Relation between optimal nonlinearity and non-Gaussian noise: Enhancing a weak signal in a nonlinear system

In the study of stochastic resonance, it is often mentioned that nonlinearity can enhance a weak signal embedded in noise. In order to give a systematic proof of the signal enhancement in nonlinear systems, we derive an optimal nonlinearity that maximizes a signal-to-noise ratio (SNR). The obtained optimal nonlinearity yields the maximum unbiased signal estimation performance, which is known in the context of information theory. It is found that a linear system is optimal for a Gaussian noise, but for a non-Gaussian noise, there exist nonlinear systems that can achieve an SNR higher than that obtained from linear systems.
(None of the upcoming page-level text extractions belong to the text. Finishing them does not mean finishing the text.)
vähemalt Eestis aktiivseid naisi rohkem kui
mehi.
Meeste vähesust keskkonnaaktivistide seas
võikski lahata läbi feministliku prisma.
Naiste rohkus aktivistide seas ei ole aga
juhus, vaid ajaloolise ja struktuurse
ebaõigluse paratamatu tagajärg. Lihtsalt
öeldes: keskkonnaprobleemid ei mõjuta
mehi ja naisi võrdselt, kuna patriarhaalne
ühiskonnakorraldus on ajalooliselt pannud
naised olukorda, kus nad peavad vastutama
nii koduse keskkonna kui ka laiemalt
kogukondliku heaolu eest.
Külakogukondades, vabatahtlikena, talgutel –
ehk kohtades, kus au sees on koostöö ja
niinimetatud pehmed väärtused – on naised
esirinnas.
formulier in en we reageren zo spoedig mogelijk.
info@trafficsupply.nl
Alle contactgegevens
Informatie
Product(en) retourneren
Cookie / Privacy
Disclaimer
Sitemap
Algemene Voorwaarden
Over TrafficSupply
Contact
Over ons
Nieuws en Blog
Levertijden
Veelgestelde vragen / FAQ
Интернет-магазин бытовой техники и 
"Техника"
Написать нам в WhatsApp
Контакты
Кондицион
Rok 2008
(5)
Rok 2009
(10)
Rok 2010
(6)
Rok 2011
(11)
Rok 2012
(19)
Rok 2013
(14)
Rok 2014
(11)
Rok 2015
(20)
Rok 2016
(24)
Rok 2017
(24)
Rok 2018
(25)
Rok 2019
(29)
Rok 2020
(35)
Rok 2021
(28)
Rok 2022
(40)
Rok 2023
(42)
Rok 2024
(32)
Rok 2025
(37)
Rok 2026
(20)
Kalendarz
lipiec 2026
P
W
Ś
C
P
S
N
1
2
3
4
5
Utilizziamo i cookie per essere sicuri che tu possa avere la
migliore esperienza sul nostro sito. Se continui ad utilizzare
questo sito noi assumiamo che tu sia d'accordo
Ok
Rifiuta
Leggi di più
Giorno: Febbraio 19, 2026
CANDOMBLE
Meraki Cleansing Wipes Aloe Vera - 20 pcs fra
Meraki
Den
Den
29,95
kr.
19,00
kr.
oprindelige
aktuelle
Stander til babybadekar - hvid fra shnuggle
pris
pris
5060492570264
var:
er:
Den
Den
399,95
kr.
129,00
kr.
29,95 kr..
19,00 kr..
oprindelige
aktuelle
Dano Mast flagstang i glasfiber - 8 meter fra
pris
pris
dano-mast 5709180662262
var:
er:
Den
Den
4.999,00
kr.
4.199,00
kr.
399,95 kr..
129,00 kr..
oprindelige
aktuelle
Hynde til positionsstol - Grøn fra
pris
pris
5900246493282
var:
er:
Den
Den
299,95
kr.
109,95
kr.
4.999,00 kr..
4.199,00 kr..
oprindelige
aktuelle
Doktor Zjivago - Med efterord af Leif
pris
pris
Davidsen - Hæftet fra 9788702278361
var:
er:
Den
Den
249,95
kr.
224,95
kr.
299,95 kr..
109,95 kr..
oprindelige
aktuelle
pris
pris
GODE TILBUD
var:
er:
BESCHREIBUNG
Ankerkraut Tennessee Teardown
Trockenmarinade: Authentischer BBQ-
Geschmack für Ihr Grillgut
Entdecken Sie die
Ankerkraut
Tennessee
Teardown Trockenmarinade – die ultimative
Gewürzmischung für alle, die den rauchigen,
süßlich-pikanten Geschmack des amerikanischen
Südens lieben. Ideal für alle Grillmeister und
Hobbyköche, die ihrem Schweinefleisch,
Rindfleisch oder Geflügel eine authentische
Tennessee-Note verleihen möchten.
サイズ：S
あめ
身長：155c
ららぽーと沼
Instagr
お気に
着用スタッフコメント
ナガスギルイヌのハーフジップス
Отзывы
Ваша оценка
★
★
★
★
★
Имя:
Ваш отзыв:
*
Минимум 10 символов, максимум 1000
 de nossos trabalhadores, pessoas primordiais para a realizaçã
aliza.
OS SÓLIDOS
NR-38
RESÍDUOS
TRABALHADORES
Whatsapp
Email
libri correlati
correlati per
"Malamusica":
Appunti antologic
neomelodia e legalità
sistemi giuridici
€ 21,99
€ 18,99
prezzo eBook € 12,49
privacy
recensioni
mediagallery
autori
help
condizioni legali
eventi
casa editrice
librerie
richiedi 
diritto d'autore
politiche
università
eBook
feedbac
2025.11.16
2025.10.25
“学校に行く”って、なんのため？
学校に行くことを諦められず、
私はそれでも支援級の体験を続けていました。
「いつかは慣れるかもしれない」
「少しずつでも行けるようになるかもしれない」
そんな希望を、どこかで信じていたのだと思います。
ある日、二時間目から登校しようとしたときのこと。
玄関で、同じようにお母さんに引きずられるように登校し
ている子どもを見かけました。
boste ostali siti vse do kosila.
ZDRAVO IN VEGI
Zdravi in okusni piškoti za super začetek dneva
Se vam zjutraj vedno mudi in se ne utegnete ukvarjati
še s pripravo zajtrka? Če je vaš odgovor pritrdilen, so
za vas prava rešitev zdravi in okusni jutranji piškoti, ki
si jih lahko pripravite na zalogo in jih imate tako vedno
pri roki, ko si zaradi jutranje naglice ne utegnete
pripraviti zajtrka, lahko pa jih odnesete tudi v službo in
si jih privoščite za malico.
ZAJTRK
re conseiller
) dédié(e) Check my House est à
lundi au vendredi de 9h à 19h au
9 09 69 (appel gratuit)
This analysis refers to a system subjected to an additive non-Gaussian noise with a small signal input.

Figure 1

SNRs obtained from numerical simulations for the optimal nonlinearity (circles), a linear system (squares), and a simple threshold system (cross marks) in the presence of white mixed Gaussian noise. The solid line is the theoretically predicted SNR for the optimal nonlinearity.

Figure 2

SNRs obtained from numerical simulations for the optimal nonlinearity (solid line) and the input channel (dotted line) in the presence of noise generated from Markovian process. The parameter $\varphi$ corresponds to the noise intensity.